1991, pas si vieux : c’était l’époque ou l’Europe fermait les yeux sur ce qui passait à ses propres frontières, couvrant dirigeants et citoyens d’une honte tenace. Comment trente ans plus tard la même Europe peut-elle récidiver en laissant mourir de froid des enfants au pied d’un mur est hélas une autre histoire qui montre assez qu’on ne parlera jamais assez des erreurs passées : l’espoir est tenace, bien que probablement vain, que l’histoire apprenne ses leçons à des peuples sourds et aveugles.
Pour en revenir à notre héros, ses déboires émergent alors que la ville de Bruxelles s’est couverte de fresque de street-art immenses, d’une étonnante violence, cependant belles, reproduisant des fragments d’œuvres classiques, réalisées par un artiste prenant des risques insensés.
Comme on n’est pas chez les Bisounours, avec Colize, il n’y a pas que des personnages sympathiques et aimables. Les méchants sont tout aussi convaincants que les meilleurs, qui parfois donnent des signes de fatigue bien humaine. Et parfois aussi, donc, ne se conduisent pas absolument parfaitement.

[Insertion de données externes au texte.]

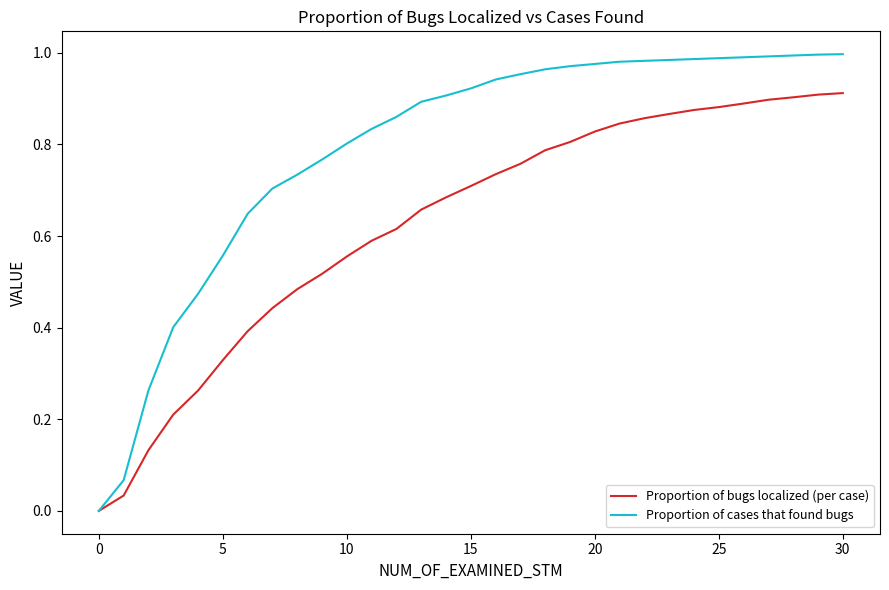

List the series in order of their overall mean, lowest first.

Proportion of bugs localized (per case), Proportion of cases that found bugs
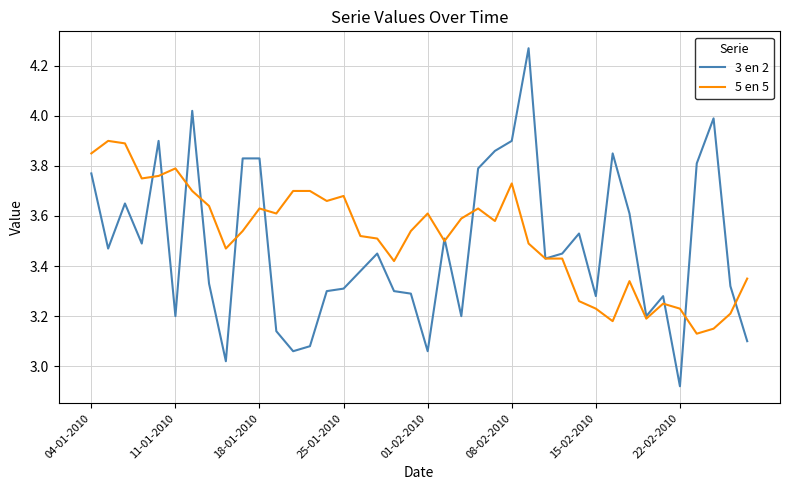

Which series has the largest range (max minus min)?

3 en 2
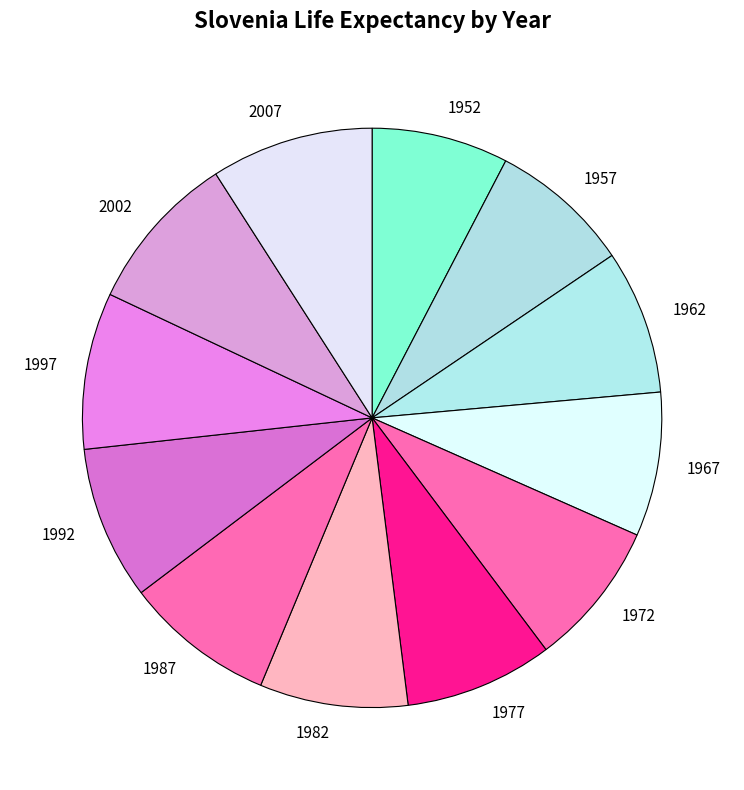

Does 1997 represent more than half of the total?

No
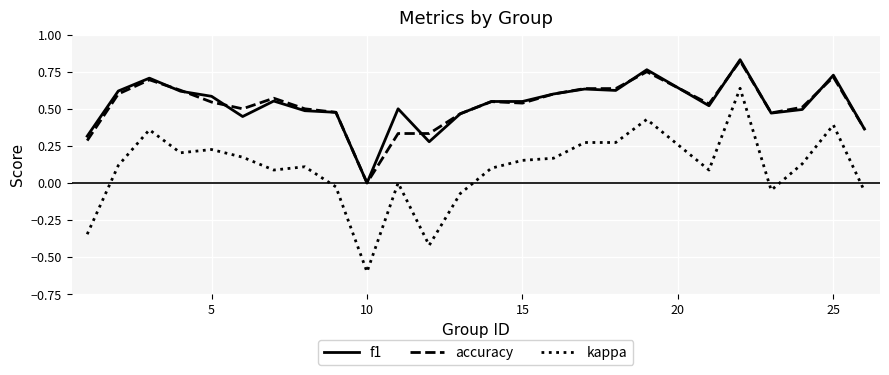

True or false: kappa and accuracy intersect in this chart.

False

Un avocat, un psychiatre, un supposé coupable qui peine à s’ouvrir tant la violence a imprégné son existence morale et affective, font tout le sel de ce roman, mené comme d’habitude avec une grande rigueur. Si c’était un film, on dirait que le montage au cordeau fait palpiter le cœur des spectateurs. Très visuel, et comme d’habitude avec Paul Colize parfaitement documenté, ce roman est touchant parce qu’il rappelle, sans cependant jamais faire la morale, ce qui ne devrait jamais s’oublier : héberger des criminels de guerre, faire l’impasse sur la justice due aux victimes est impardonnable.